Ohne Zettel kommt hier keiner zum Markttag. Inge Baldowski aus Zehlendorf hält ein Auge immer auf ihre Liste in der Hand und ein anderes auf die frische Ware, die Dennis Böckmann vom Teltower Rübchenhof Szilleweit auf die Waage legt. Äpfel, Möhren, Kartoffeln, Rote Beete, Käse und Eier stehen auf ihrer Einkaufsliste. „Alles ist hier frisch und direkt vom Bauern“, freut sich die Rentnerin aus Zehlendorf. Sie ist seit kurzem Kunde bei Food Assembly.
Diese Lebensmittel-Vereinigung bringt Käufer und Erzeuger einander näher und sichert frische Kost aus der Region. Bestellt wird grundsätzlich im Internet und abgeholt an einem Markttag in der Nähe. Standort in Kleinmachnow sind seit September 2015 die Neuen Kammerspiele. Immer Mittwochs (Ausnahme in den Ferien) von 17 bis 19 Uhr treffen sich dort Kunden und Landwirte zur Übergabe. Das in Frankreich geborene Konzept setzt sich inzwischen immer mehr in Deutschland durch. Nach Kleinmachnow hat es Yvonne Friedrich geholt. „Ich fand das Konzept spannend und will solche Produkte vom Erzeuger auch selbst hier haben“, begründet sie ihr Engagement für die neue Marktform, die bislang einzigartig in Brandenburg ist. In Wildau, Brück und Frankfurt (Oder) wird sie gerade aufgebaut.

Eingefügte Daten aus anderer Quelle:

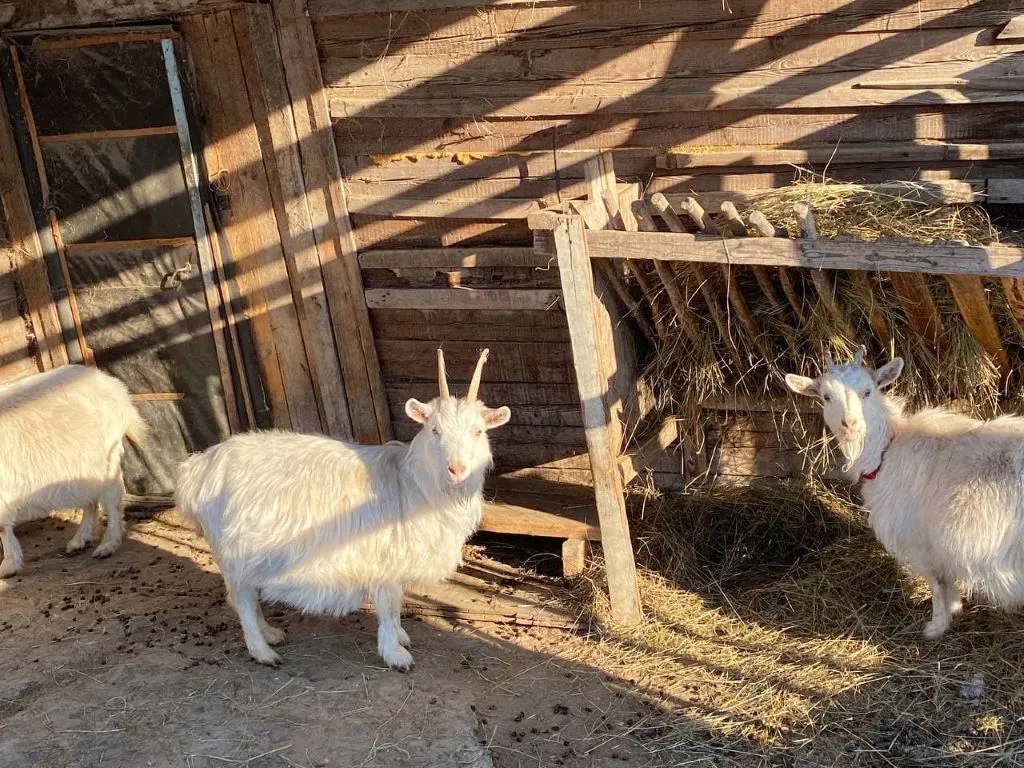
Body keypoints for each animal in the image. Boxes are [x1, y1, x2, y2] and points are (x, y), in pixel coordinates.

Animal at [0, 364, 148, 577]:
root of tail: (113, 385)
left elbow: (3, 528)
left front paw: (8, 566)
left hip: (105, 457)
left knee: (111, 501)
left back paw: (108, 545)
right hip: (83, 466)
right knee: (90, 501)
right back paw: (80, 540)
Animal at [178, 348, 512, 667]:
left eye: (479, 431)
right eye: (434, 430)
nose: (457, 469)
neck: (412, 483)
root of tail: (198, 468)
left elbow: (397, 602)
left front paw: (401, 637)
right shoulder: (384, 560)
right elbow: (388, 605)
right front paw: (395, 653)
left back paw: (271, 634)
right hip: (232, 552)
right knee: (244, 600)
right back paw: (263, 652)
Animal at [786, 348, 1024, 638]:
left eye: (868, 391)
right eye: (826, 397)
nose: (850, 425)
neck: (885, 451)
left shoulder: (922, 541)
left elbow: (937, 583)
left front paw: (935, 627)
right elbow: (947, 582)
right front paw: (954, 609)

Die 44-jährige Kleinmachnowerin kennt als gebürtige Zehlendorferin Food-Assembly-Märkte aus Berlin. Als Beraterin in der Gastronomie-Branche weiß sie auch von Berufswegen, „dass regionale Produkte hoch im Kurs stehen“. Etwa zehn Erzeuger sind momentan mit im Boot, darunter Fleischer, Imker, Weinhändler, eine Baquettebäckerei, Bauern und Landwirte, die Eier und Käse, spezielle Kartoffeln und Kirschen bringen. Neu hinzugekommen sind Fruchtaufstriche, und ein Bäcker steht in Aussicht „Es sind Händler, die nicht in Supermärkten verkaufen“, so Friedrich. Mehr als 300 registrierte Mitglieder/Kunden gibt es für Kleinmachnow. Doch habe sich der Food-Assembly-Markt dort offenbar weniger herumgesprochen als in Zehlendorf. Wenn erst das Wetter wärmer wird, werden die Kunden-Händler-Begegnungen an den Ständen auch vor dem Haus für Aufmerksamkeit sorgen. Allerdings, so betont Friedrich, „gibt es hier keinen freien Verkauf“. Nur, wer vorher im Internet bestellt und bezahlt hat, bekommt seine Ware.

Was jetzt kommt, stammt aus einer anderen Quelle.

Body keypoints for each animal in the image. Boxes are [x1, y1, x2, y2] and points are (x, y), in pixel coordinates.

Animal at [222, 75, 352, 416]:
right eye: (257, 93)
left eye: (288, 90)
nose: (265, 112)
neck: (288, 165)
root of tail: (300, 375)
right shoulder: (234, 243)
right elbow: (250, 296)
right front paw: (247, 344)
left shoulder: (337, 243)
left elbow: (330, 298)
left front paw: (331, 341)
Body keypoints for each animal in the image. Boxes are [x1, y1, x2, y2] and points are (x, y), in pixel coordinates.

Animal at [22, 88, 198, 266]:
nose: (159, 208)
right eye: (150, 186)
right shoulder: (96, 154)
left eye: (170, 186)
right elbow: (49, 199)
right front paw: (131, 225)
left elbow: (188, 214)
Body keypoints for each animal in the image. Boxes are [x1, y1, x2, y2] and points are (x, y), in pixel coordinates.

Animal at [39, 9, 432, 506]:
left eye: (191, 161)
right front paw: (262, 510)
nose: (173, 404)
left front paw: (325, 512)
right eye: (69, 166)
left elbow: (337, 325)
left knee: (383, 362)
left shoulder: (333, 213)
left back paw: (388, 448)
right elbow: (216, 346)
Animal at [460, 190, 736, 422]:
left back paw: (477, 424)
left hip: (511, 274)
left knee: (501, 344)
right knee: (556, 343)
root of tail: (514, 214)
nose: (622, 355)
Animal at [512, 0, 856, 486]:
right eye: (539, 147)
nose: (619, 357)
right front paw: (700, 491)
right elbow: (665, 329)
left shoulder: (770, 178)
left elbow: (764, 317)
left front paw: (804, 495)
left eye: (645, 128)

Zum Beispiel von Oliver Herz aus Ragösen bei Bad Belzig. Er ist seit Dezember dabei. Diesmal ist der Landwirt mit fünf Tüten Kartoffeln nach Kleinmachnow gekommen. Ein bis drei Kilo Knollen je Tüte werden im Schnitt bestellt, sagt der Mann, der den Aufwand trotzdem nicht scheut. „Natürlich wäre es schöner, wenn es 50 Tüten werden. Es wird wohl zwei bis drei Jahre dauern, dass es sich lohnt“, schätzt der Mittelmärker. Herz züchtet speziell Kartoffeln; 28 Sorten hält er vor. „Es gibt nicht nur fest- und mehlig kochende“, wirbt der Landwirt etwa für die französische Sorte „La Ratte“ und den deutschen „Ackersegen“. Demnächst will er auch Schnittblumen anbieten.
Sabine Mix aus Zehlendorf findet es „total super“, dass sie hier den Bauer trifft und Qualitätsware aus der Region bekommt. Jede Woche kaufen sie und eine befreundete Familie bei Food Assembly ein: Käse, Kartoffeln, Eier und Heu für die Meerschweinchen. „Und die Location hier ist ja sowieso Kult“, schwärmt die Frau.
Lebensmittel-Vereinigung
Das Konzept von Food Assembly (Lebensmittel-Vereinigung) stammt aus Frankreich. Dadurch sollen kleine bäuerliche Betriebe gestärkt und Kunden mit frischer Regionalware versorgt werden. Der Kunde registriert sich ohne Mitgliedsbeitrag und Mindestumsatz und bestellt im Internet.
Etwa 700 Regiomärkte, wo Bauern die Waren direkt dem Kunden übergeben, gibt es bereits in Frankreich. In Deutschland und anderen europäischen Ländern wird nachgezogen.